Bruce Ackerman–no conservative, he–points out the degree to which the Obama Administration has reinforced notions of an Imperial Presidency thanks to its actions in Libya:
Obama appears even more unwilling than his much-criticized predecessors to reach out to Congress. President George W. Bush got Congress to sign onto the wars in Afghanistan and Iraq before the first American assault; and President Bill Clinton won congressional approval for a targeted appropriation in support of his Kosovo campaign during the 60-day window established by the resolution. Obama should take the same course, building the bipartisan coalition required to redeem his unilateral action. Congressional buy-in is especially important now that the Libya campaign threatens to drag on. If the president tries to go it alone now, he greatly increases the risk of partisan attacks in the future. Beyond the pure constitutional arguments, there’s a positive political calculation to be made here as well.

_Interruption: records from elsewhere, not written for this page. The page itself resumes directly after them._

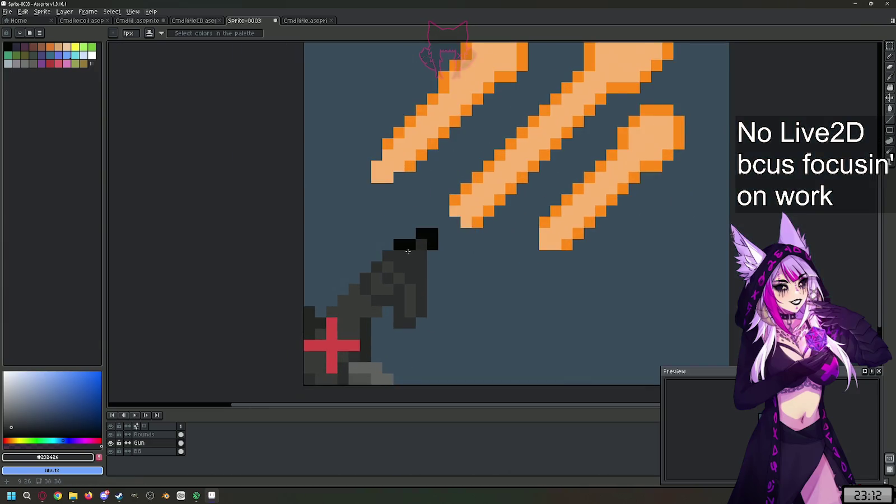
drag(396, 245, 429, 236)
key(i)
scroll(464, 292, down, 8)
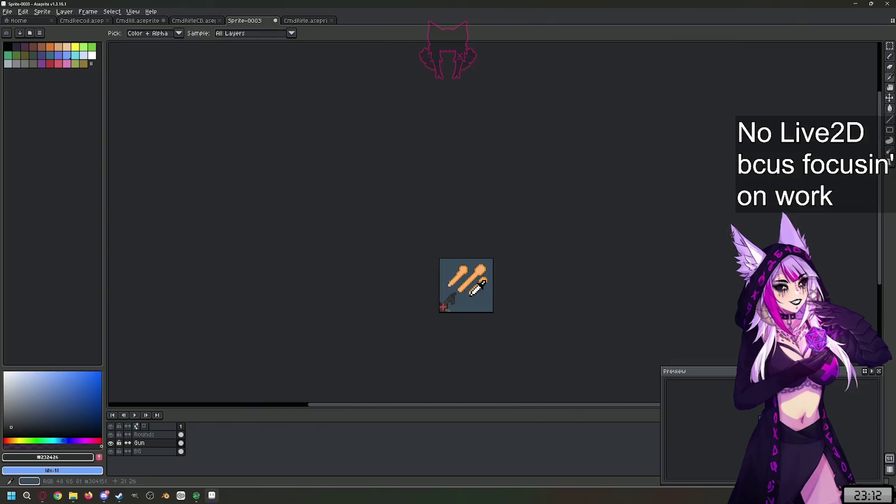
scroll(466, 302, up, 3)
scroll(471, 276, up, 2)
scroll(471, 276, up, 1)
scroll(451, 287, down, 1)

Equally important, an exercise in unilateralism will establish a dangerous precedent in presidential war-making for his successors to exploit. By repudiating the 60-day restriction on his power, Obama opens the way for future presidents to launch “limited” wars that are far more ambitious than the rather modest Libya incursion. As a former constitutional law professor in Chicago, the president surely must understand the long-term consequences that would follow from eroding the checks on presidential power to wage war. Indeed, such a legacy stands in stark contrast to his assurances on the campaign trail in 2007 that “[t]he President does not have power under the Constitution to unilaterally authorize a military attack in a situation that does not involve stopping an actual or imminent threat to the nation.”

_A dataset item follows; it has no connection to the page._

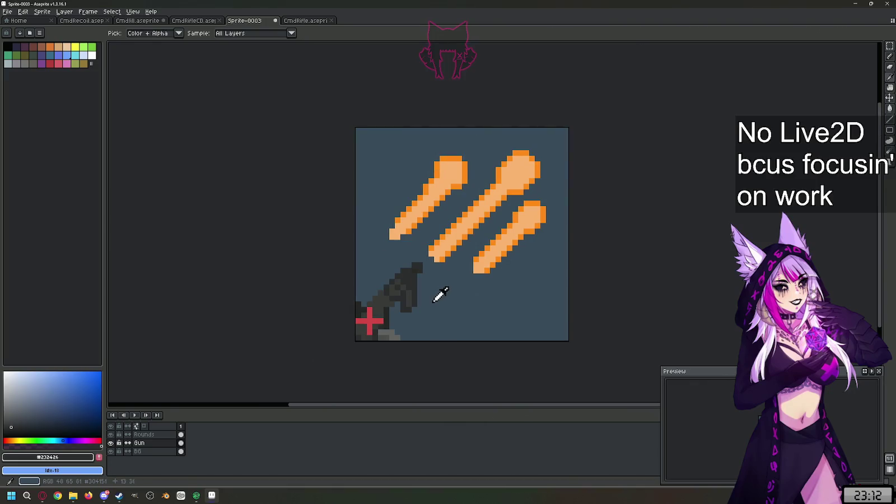
scroll(459, 255, up, 1)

As I have discussed before, I don’t think that President Obama is going to get into trouble for his wartime powers exercise; the President usually gets wide latitude regarding this issue. But he should be pilloried for violating just about every promise he made in 2008 to rein in the Imperial Presidency. I am sure that there are a lot of Obama fans who don’t like Bruce Fein for circulating impeachment articles over this issue, but they liked it just fine when he attacked the Bush Administration for the exercise of Presidential powers that did not go nearly as far as the kind that we see in regard to Libya.